Fred joined the General Electric Corporate Research and Development Laboratory (CRD) in 1951. Following one year at CRD, he spent seven years working for GE in Lynn, Massachusetts. In 1958 Fred returned to GE’s CRD, where he specialized in the physics of magnets and the metallurgy of magnetic materials and devices. His career began, grew, and ended with studies in these areas. Fred’s contributions to the scientific community included more than 160 technical papers and 21 patents. These documents demonstrate Fred’s efforts (and those of many others in the magnet materials sphere) to thoroughly establish the knowledge base for magnetic materials. In addition to these scientific contributions, he was the key technology leader in developing GE’s Lodex permanent magnets, thin-film electroplated magnetic disks, plated wire memory, amorphous alloys for transformers, and amorphous films for magneto-optic recording.
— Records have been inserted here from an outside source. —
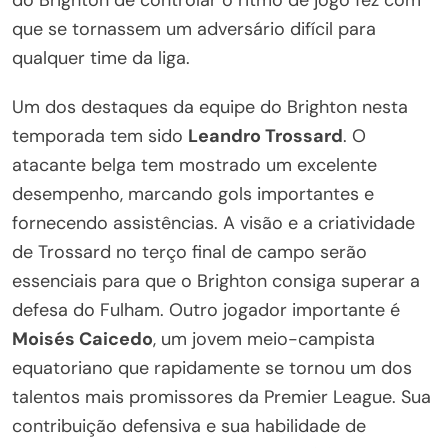
do Brighton de controlar o ritmo de jogo fez com
que se tornassem um adversário difícil para
qualquer time da liga.
Um dos destaques da equipe do Brighton nesta
temporada tem sido
Leandro Trossard
. O
atacante belga tem mostrado um excelente
desempenho, marcando gols importantes e
fornecendo assistências. A visão e a criatividade
de Trossard no terço final de campo serão
essenciais para que o Brighton consiga superar a
defesa do Fulham. Outro jogador importante é
Moisés Caicedo
, um jovem meio-campista
equatoriano que rapidamente se tornou um dos
talentos mais promissores da Premier League. Sua
contribuição defensiva e sua habilidade de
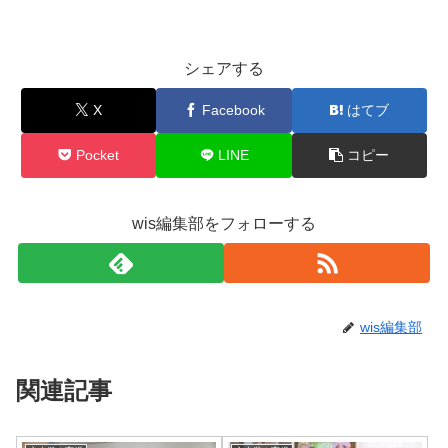
シェアする
X
Facebook
はてブ
Pocket
LINE
コピー
wis編集部をフォローする
wis編集部
関連記事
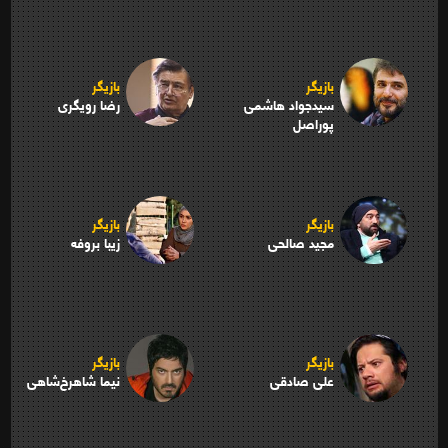
بازیگر
بازیگر
سیدجواد هاشمی
رضا رویگری
پوراصل
بازیگر
بازیگر
مجید صالحی
زیبا بروفه
بازیگر
بازیگر
علی صادقی
نیما شاهرخ‌شاهی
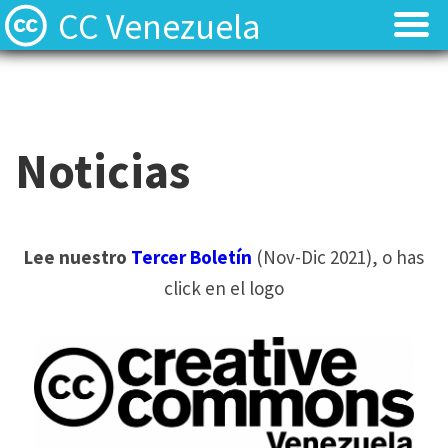
CC Venezuela
Acerca de
Acerca de
Equipo y Voluntarios
Equipo y Voluntarios
Noticias
Recursos
Recursos
Noticias
Noticias
Lee nuestro
Tercer Boletín
(Nov-Dic 2021), o has
click en el logo
Contacto y Preguntas
Contacto y Preguntas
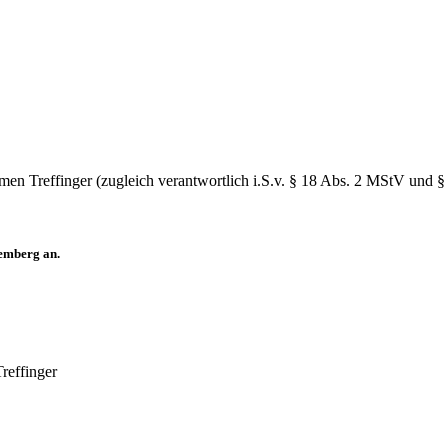
en Treffinger (zugleich verantwortlich i.S.v. § 18 Abs. 2 MStV und 
temberg an.
reffinger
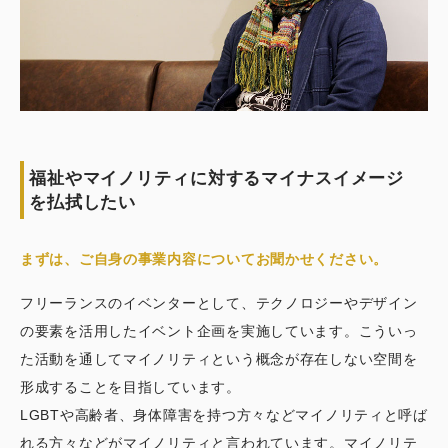
福祉やマイノリティに対するマイナスイメージ
を払拭したい
まずは、ご自身の事業内容についてお聞かせください。
フリーランスのイベンターとして、テクノロジーやデザイン
の要素を活用したイベント企画を実施しています。こういっ
た活動を通してマイノリティという概念が存在しない空間を
形成することを目指しています。
LGBTや高齢者、身体障害を持つ方々などマイノリティと呼ば
れる方々などがマイノリティと言われています。マイノリテ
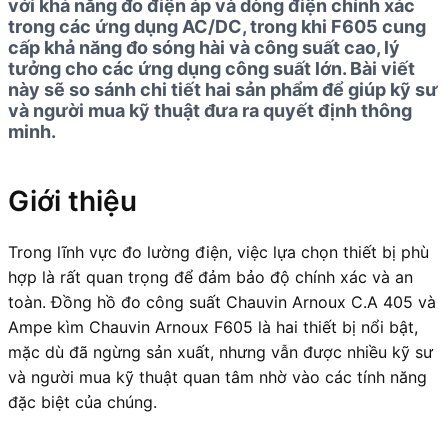
với khả năng đo điện áp và dòng điện chính xác
trong các ứng dụng AC/DC, trong khi F605 cung
cấp khả năng đo sóng hài và công suất cao, lý
tưởng cho các ứng dụng công suất lớn. Bài viết
này sẽ so sánh chi tiết hai sản phẩm để giúp kỹ sư
và người mua kỹ thuật đưa ra quyết định thông
minh.
Giới thiệu
Trong lĩnh vực đo lường điện, việc lựa chọn thiết bị phù
hợp là rất quan trọng để đảm bảo độ chính xác và an
toàn. Đồng hồ đo công suất Chauvin Arnoux C.A 405 và
Ampe kìm Chauvin Arnoux F605 là hai thiết bị nổi bật,
mặc dù đã ngừng sản xuất, nhưng vẫn được nhiều kỹ sư
và người mua kỹ thuật quan tâm nhờ vào các tính năng
đặc biệt của chúng.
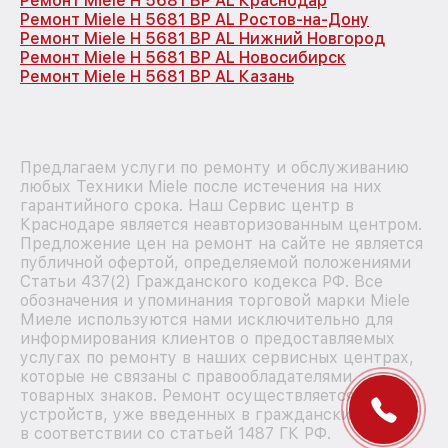
Ремонт Miele H 5681 BP AL Краснодар
Ремонт Miele H 5681 BP AL Ростов-на-Дону
Ремонт Miele H 5681 BP AL Нижний Новгород
Ремонт Miele H 5681 BP AL Новосибирск
Ремонт Miele H 5681 BP AL Казань
Предлагаем услуги по ремонту и обслуживанию
любых Техники Miele после истечения на них
гарантийного срока. Наш Сервис центр в
Краснодаре является неавторизованным центром.
Предложение цен на ремонт на сайте не является
публичной офертой, определяемой положениями
Статьи 437(2) Гражданского кодекса РФ. Все
обозначения и упоминания торговой марки Miele
Миеле используются нами исключительно для
информирования клиентов о предоставляемых
услугах по ремонту в наших сервисных центрах,
которые не связаны с правообладателями
товарных знаков. Ремонт осуществляется для
устройств, уже введенных в гражданский оборот
в соответствии со статьей 1487 ГК РФ.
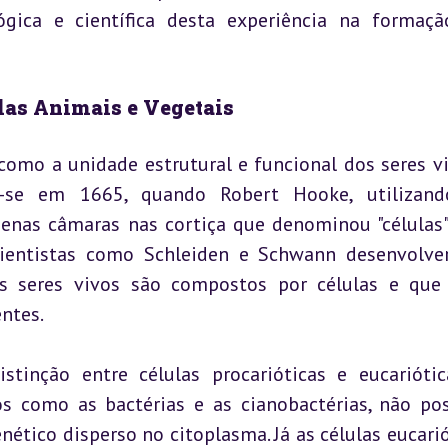
gica e científica desta experiência na formaçã
las Animais e Vegetais
 como a unidade estrutural e funcional dos seres viv
ia-se em 1665, quando Robert Hooke, utilizand
enas câmaras nas cortiça que denominou "células".
cientistas como Schleiden e Schwann desenvolve
os seres vivos são compostos por células e que 
entes.
inção entre células procarióticas e eucariótica
mos como as bactérias e as cianobactérias, não po
nético disperso no citoplasma. Já as células eucariót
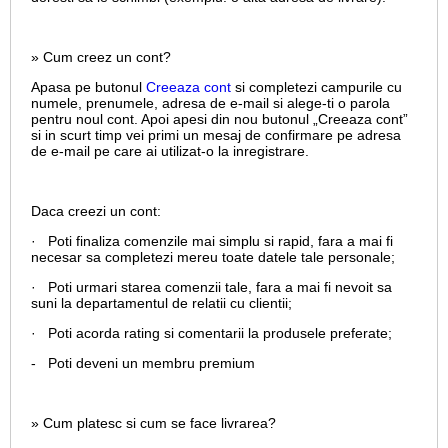
» Cum creez un cont?
Apasa pe butonul
Creeaza cont
si completezi campurile cu
numele, prenumele, adresa de e-mail si alege-ti o parola
pentru noul cont. Apoi apesi din nou butonul „Creeaza cont”
si in scurt timp vei primi un mesaj de confirmare pe adresa
de e-mail pe care ai utilizat-o la inregistrare.
Daca creezi un cont:
· Poti finaliza comenzile mai simplu si rapid, fara a mai fi
necesar sa completezi mereu toate datele tale personale;
· Poti urmari starea comenzii tale, fara a mai fi nevoit sa
suni la departamentul de relatii cu clientii;
· Poti acorda rating si comentarii la produsele preferate;
- Poti deveni un membru premium
» Cum platesc si cum se face livrarea?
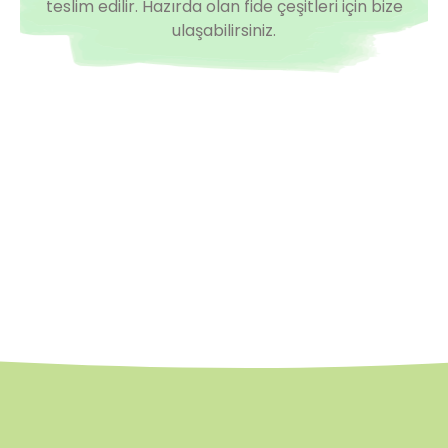
teslim edilir. Hazırda olan fide çeşitleri için bize
ulaşabilirsiniz.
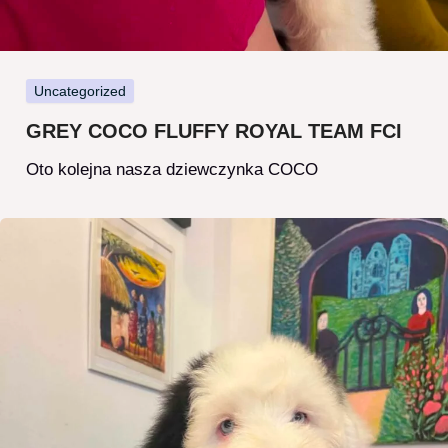
Uncategorized
GREY COCO FLUFFY ROYAL TEAM FCI
Oto kolejna nasza dziewczynka COCO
Fred’s career was special not only because of these achievements but because of his enthusiasm and his openness to new information and insights. His contributions to his colleagues were immense and greatly appreciated. Some of this appreciation is reflected in his many awards, including:
• The Centennial Medal for outstanding service and achievements awarded by the Institute of Electrical and Electronics Engineers (IEEE)
• IEEE: Magnetic Society, president, 1971–1977, and editor in chief, 1972–1975
• Member of the National Academy of Engineering
• Coolidge Fellow, General Electric Corporate Research and Development
• Fellow of the IEEE, American Institute of Chemists, American Physical Society, and New York Academy of Sciences
Fred was an avid tennis player and woodworking craftsman. He and his wife Florence were married for 63 years. They raised three children: Professor Judith L. Luborsky, biologist at Rush Medical Center, Chicago; Professor Mark R. Luborsky, anthropologist (husband of Professor Andrea Sankar) at Wayne State University, Michigan; and Rhoda S. Luborsky, owner of Schenectady VanCurler Music, Schenectady, New York. He has one granddaughter, Rebecca C. Luborsky, of Philadelphia.